The strengths of this study include the identification of consecutive patients through an electronic database; the masking of those who assessed outcomes (i.e., the researcher who graded the OCT scans and, very importantly, the scientists undertaking the iPSC-EC experiments and analyzing their results, who were masked to the treatment response observed in the clinics); the evaluation of all OCT scans obtained throughout the entire 1st year of treatment in order to determine the treatment response in all patients included in the cohort; and the robust techniques used in order to obtain patient-specific iPSC and iPSC-ECs. One of the limitations is the small sample size (n = 6) used for the in vitro studies. However, because these patient-specific iPSC-ECs were generated from a very well-characterized clinical cohort, they revealed robust differences and allowed conclusions to be made. This study sets a foundation for identifying key pathophysiological differences between full responders and nonresponders to anti-VEGF treatment among patients with DME, which may have potential clinical relevance, and provides a scope for new drug development.

Conclusions

By generating iPSC-ECs from volunteers without diabetes, people with diabetes but no DME, and people with DME who were categorized as full responders or nonresponders to anti-VEGFs, we found increased cell permeability in those with diabetes after stimulation with VEGF in vitro—an observation that was exaggerated in nonresponders. Additionally, phosphorylation of key cellular proteins after exposure to VEGF, including VEGFR2, and gene expression profiles (e.g., of NPTX2) differed between full responders and nonresponders, allowing for the possible identification in the future of patients who will respond to treatment.

This article contains supplementary material online at https://doi.org/10.2337/figshare.12732944.

Acknowledgments. The authors thank Eimear Byrne (Wellcome-Wolfson Institute for Experimental Medicine, Queen’s University Belfast, UK) for her expert advice on the FITC-dextran experiments.

Funding.
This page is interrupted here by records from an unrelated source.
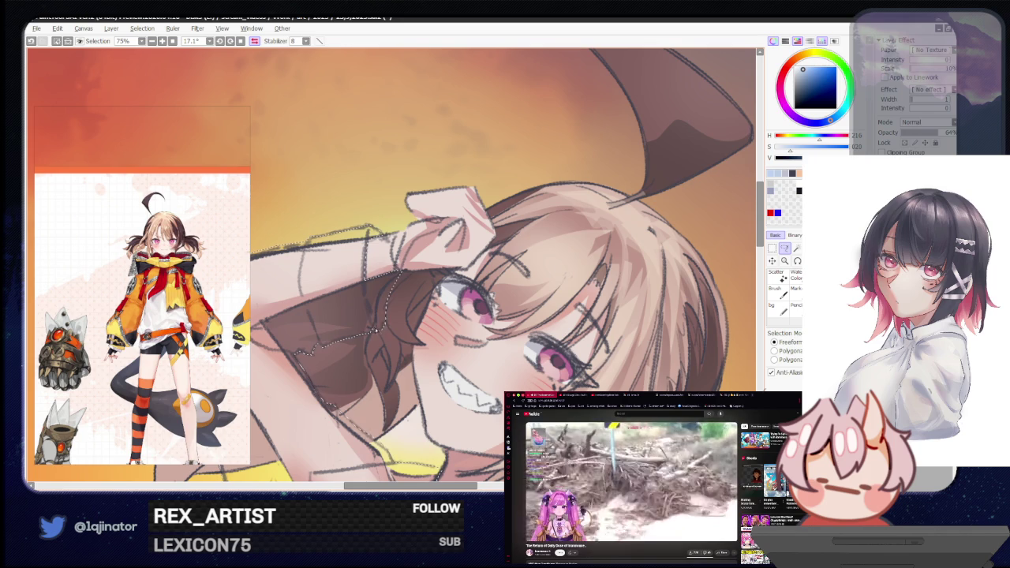
scroll(381, 318, down, 3)
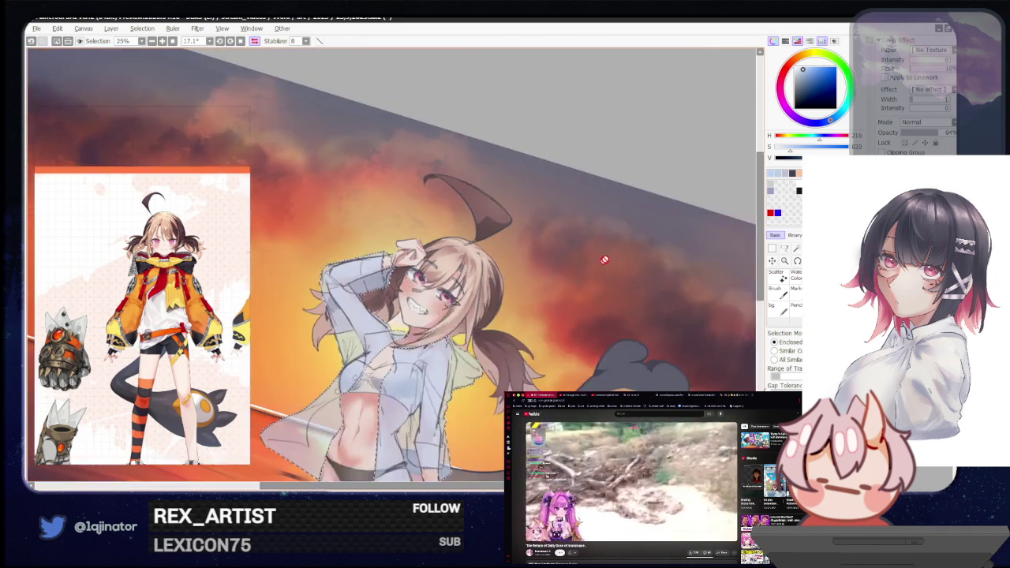
scroll(473, 339, down, 2)
scroll(606, 371, down, 2)
click(785, 248)
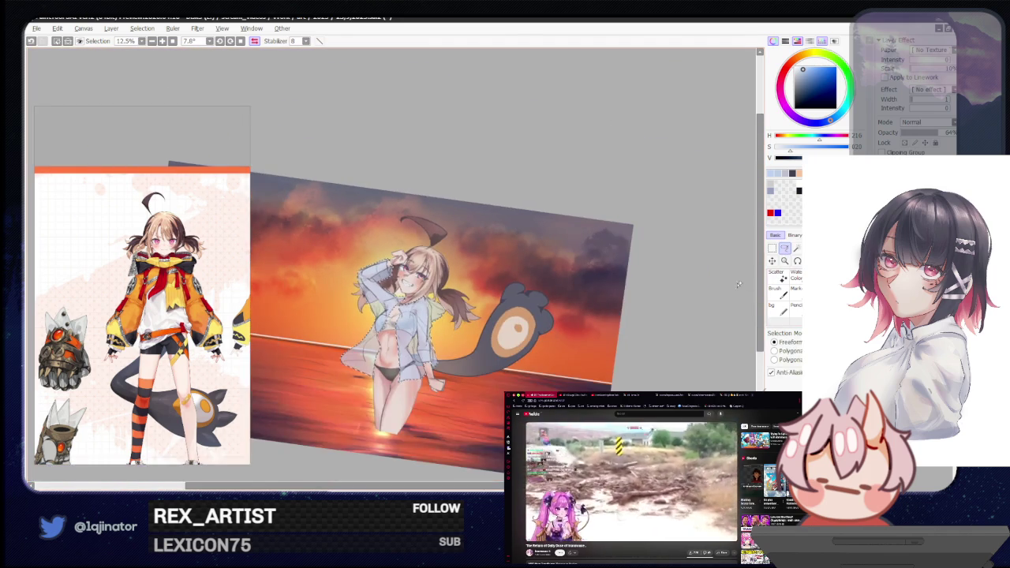
Shift the shirt's hue toward blue with Hue/Saturation (Ctrl+U) and apply it.
scroll(663, 330, up, 3)
mouse_move(581, 341)
mouse_down()
mouse_move(541, 342)
mouse_move(536, 357)
mouse_move(539, 331)
mouse_up()
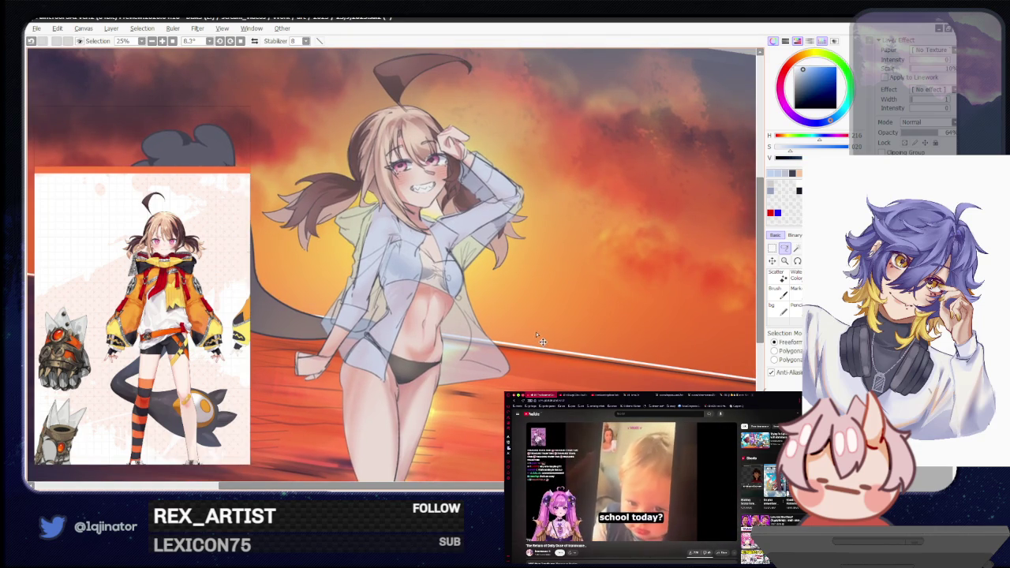
key(ctrl+u)
drag(590, 147, 577, 150)
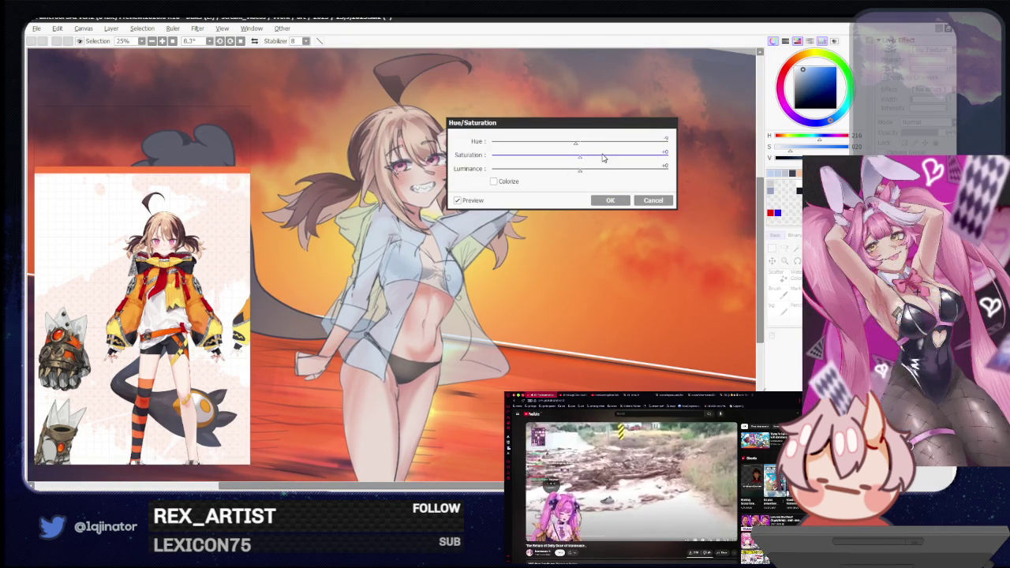
click(608, 202)
drag(584, 295, 535, 312)
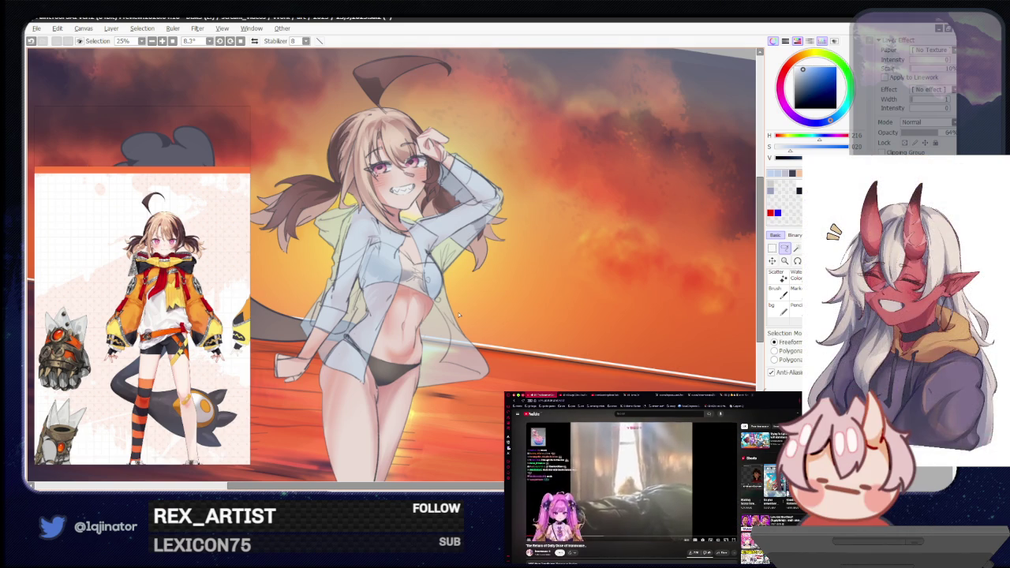
Switch to the Brush and pick a duller, desaturated warm colour for the shading.
mouse_move(456, 386)
mouse_down()
mouse_move(450, 362)
mouse_move(470, 382)
mouse_up()
scroll(450, 362, down, 2)
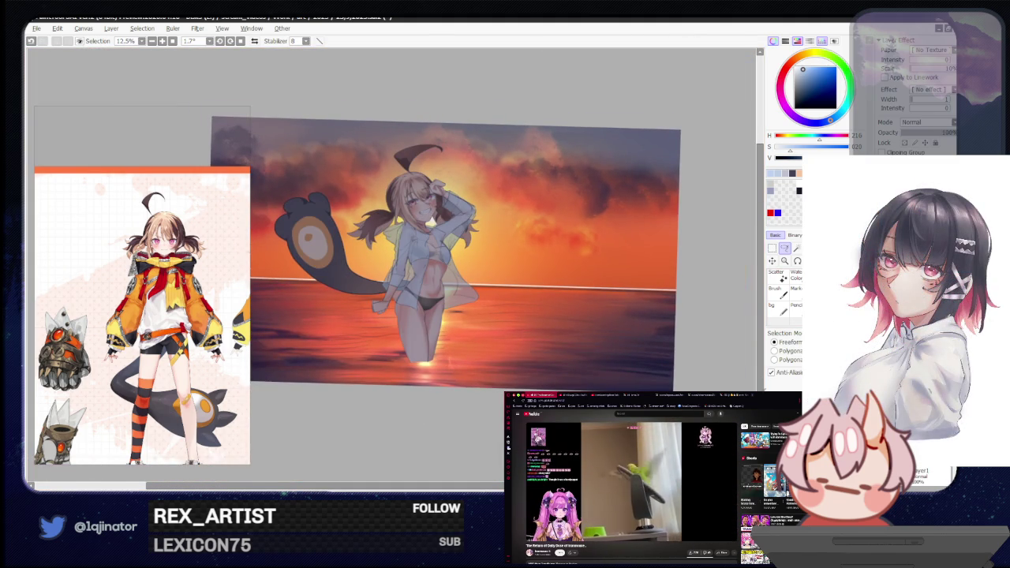
scroll(442, 252, up, 3)
scroll(442, 252, down, 2)
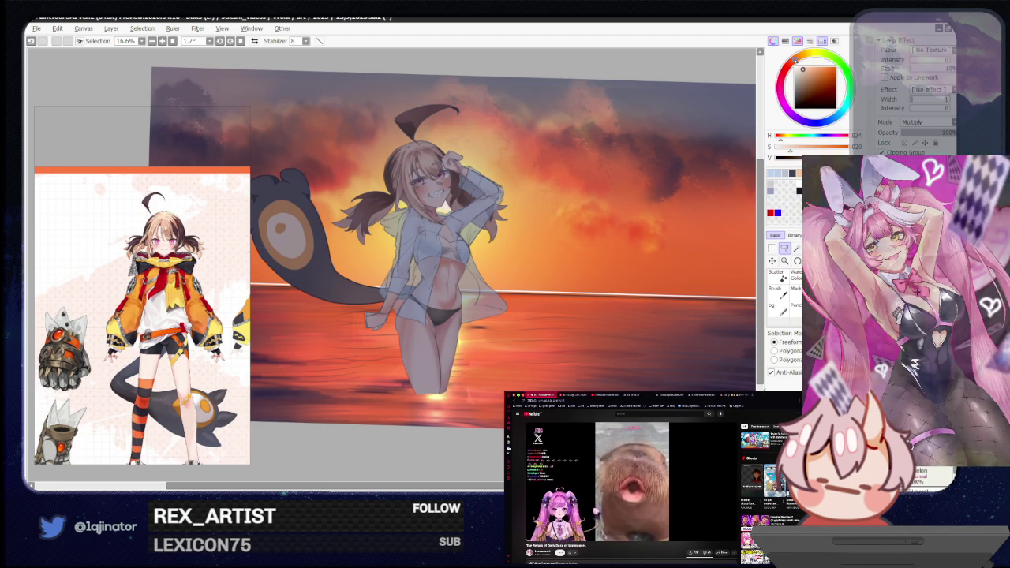
key(b)
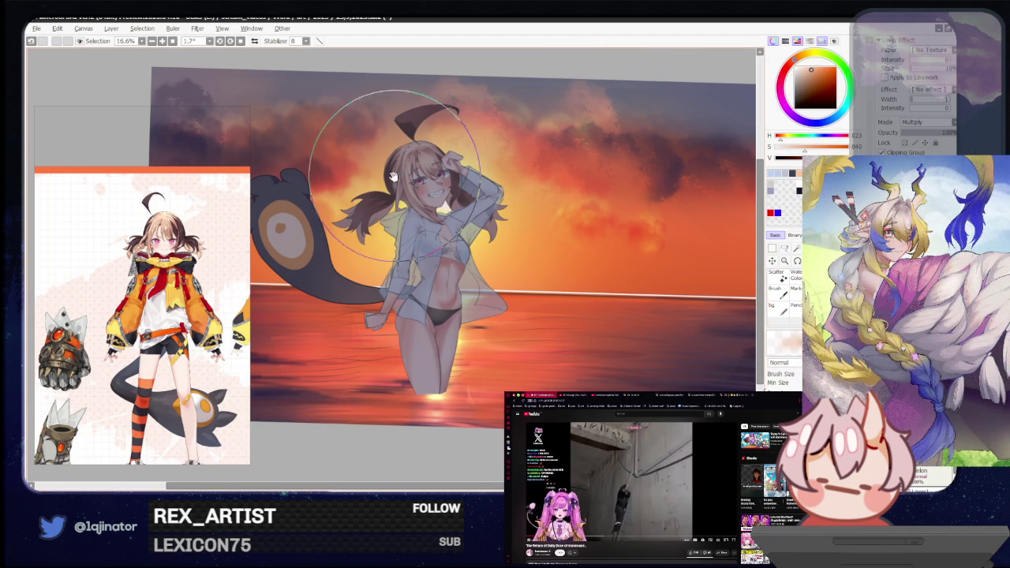
drag(372, 169, 409, 219)
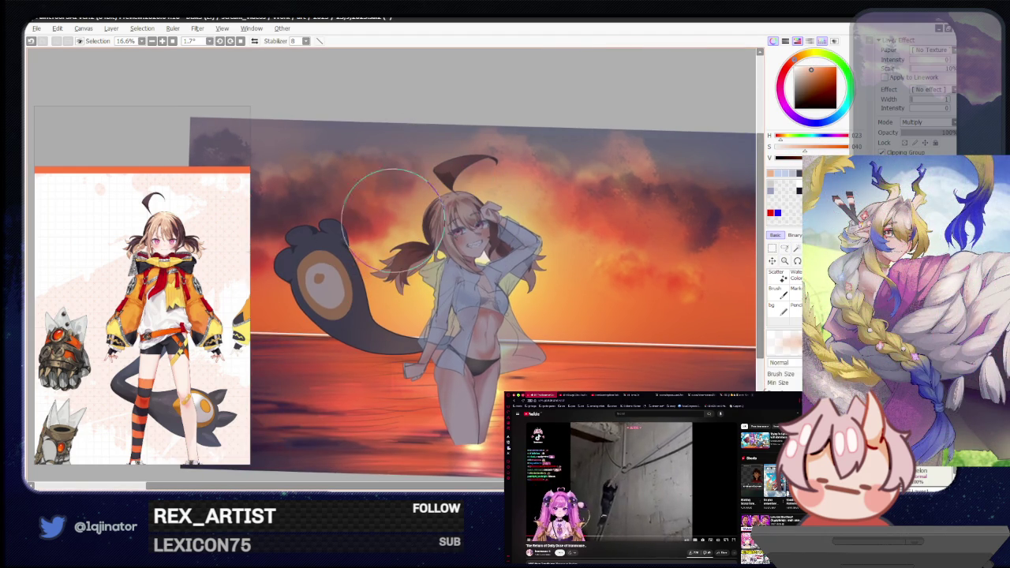
scroll(553, 418, down, 2)
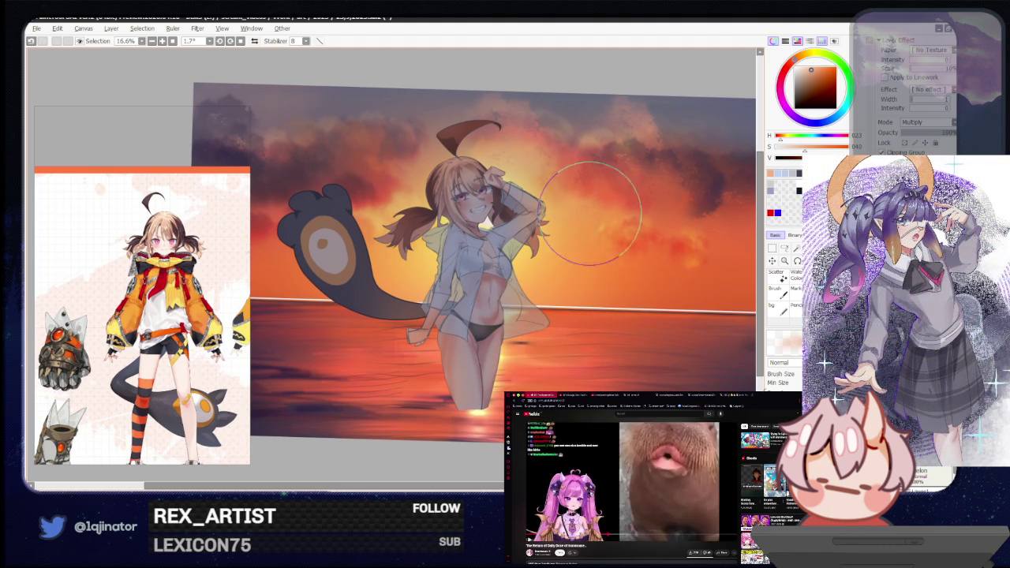
scroll(302, 193, left, 2)
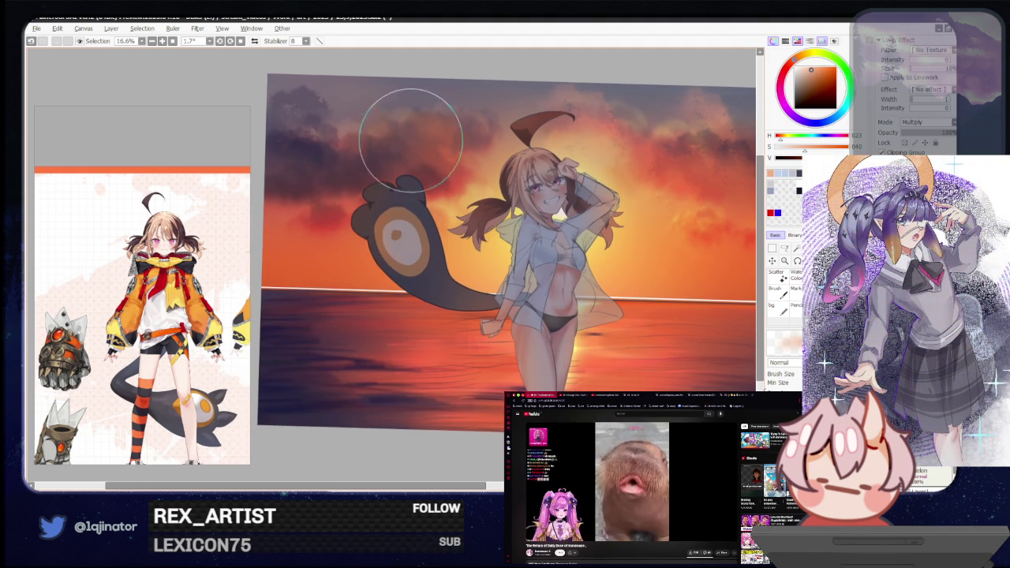
alt+click(615, 111)
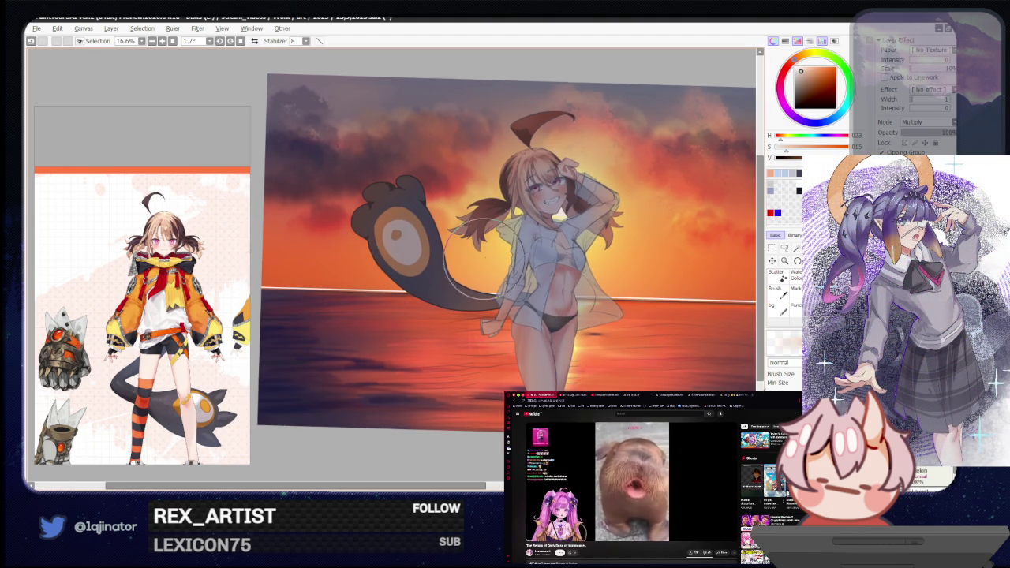
Raise the clipped shading layer to 100% opacity.
mouse_move(600, 295)
mouse_down()
mouse_move(521, 307)
mouse_move(505, 325)
mouse_up()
This work was supported by grants from the Medical Research Council, the Biotechnology and Biological Sciences Research Council, and the British Heart Foundation. The authors also acknowledge the support of the Belfast Association for the Blind.

Duality of Interest. No potential conflicts of interest relevant to this article were reported.

Author Contributions. M.V.G., M.E., and S.K. conceived and designed the study; collected, assembled, analyzed, and interpreted data; and wrote the manuscript. H.N.-M. analyzed and interpreted RNA sequencing data. S.F., S.S., and G.V. collected and assembled data. D.J.G. provided study material and approved the final manuscript. A.W.S., N.L., and A.M. conceived and designed the study; collected, assembled, analyzed, and interpreted data; wrote the manuscript; obtained financial support; and approved the final manuscript. N.L. and A.M. are the guarantors of this work and, as such, had full access to all the data in the study and take responsibility for the integrity of the data and the accuracy of the data analysis.